Records from a data collection:
━━━━━━━━━━━━━━━━━━━━
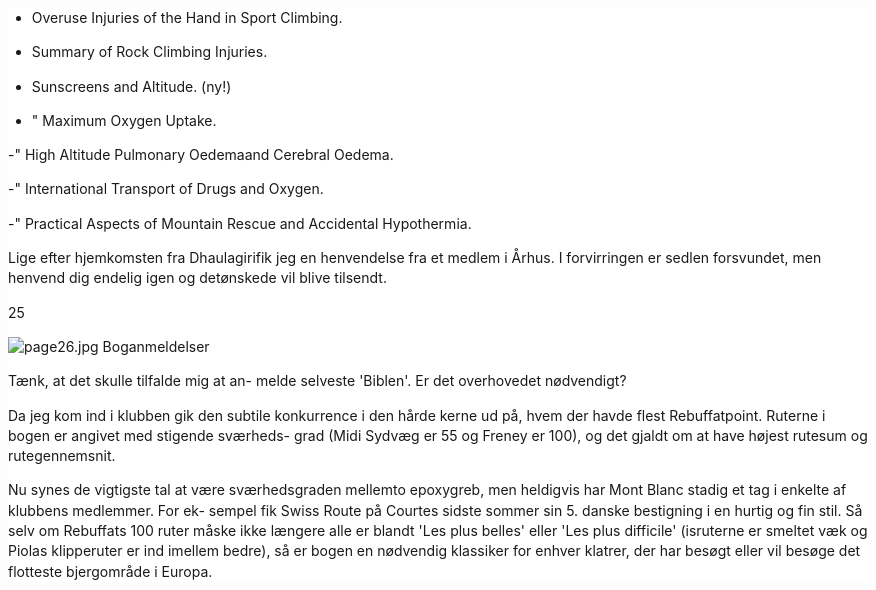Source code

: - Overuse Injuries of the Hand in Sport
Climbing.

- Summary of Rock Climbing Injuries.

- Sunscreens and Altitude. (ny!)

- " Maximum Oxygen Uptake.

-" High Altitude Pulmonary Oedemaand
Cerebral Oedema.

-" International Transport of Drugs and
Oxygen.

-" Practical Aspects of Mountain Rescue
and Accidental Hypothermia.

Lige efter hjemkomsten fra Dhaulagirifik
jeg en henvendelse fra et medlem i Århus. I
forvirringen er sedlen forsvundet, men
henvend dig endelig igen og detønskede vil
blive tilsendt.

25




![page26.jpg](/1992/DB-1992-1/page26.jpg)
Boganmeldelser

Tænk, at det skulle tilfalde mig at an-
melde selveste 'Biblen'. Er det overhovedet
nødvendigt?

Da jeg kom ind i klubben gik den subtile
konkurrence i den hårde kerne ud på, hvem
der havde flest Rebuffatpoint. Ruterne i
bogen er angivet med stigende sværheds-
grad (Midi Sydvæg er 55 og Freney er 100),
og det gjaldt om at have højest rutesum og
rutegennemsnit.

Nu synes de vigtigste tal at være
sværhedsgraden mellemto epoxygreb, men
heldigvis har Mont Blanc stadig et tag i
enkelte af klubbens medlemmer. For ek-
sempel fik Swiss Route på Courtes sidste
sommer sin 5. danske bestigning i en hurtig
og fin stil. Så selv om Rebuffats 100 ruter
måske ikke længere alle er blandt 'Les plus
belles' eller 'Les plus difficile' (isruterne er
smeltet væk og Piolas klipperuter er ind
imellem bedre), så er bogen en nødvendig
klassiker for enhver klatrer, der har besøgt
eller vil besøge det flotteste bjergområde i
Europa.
━━━━━━━━━━━━━━━━━━━━
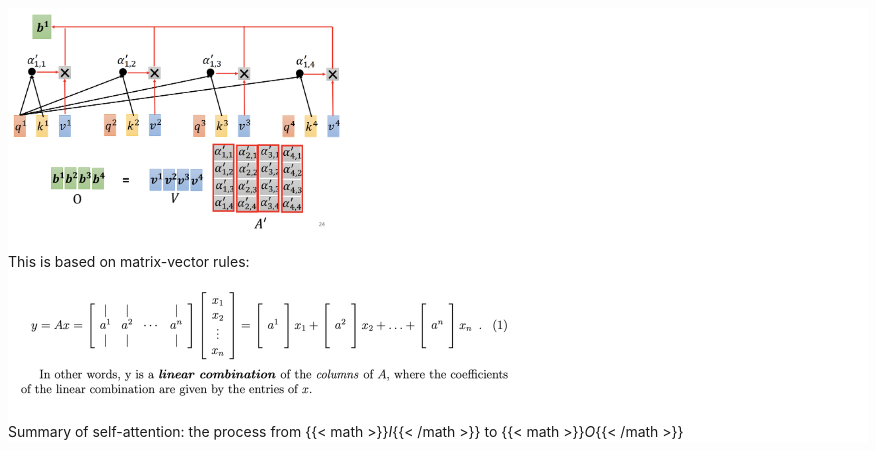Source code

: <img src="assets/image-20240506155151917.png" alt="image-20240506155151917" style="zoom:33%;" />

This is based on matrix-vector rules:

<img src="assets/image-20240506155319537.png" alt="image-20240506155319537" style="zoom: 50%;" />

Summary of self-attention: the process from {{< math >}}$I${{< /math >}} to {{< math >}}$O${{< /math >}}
━━━━━━━━━━━━━━━━━━━━
● Work task:
Report each line in the entries where the string "Climbing" occurs.

● Task answer:
Climbing.
- Summary of Rock Climbing Injuries.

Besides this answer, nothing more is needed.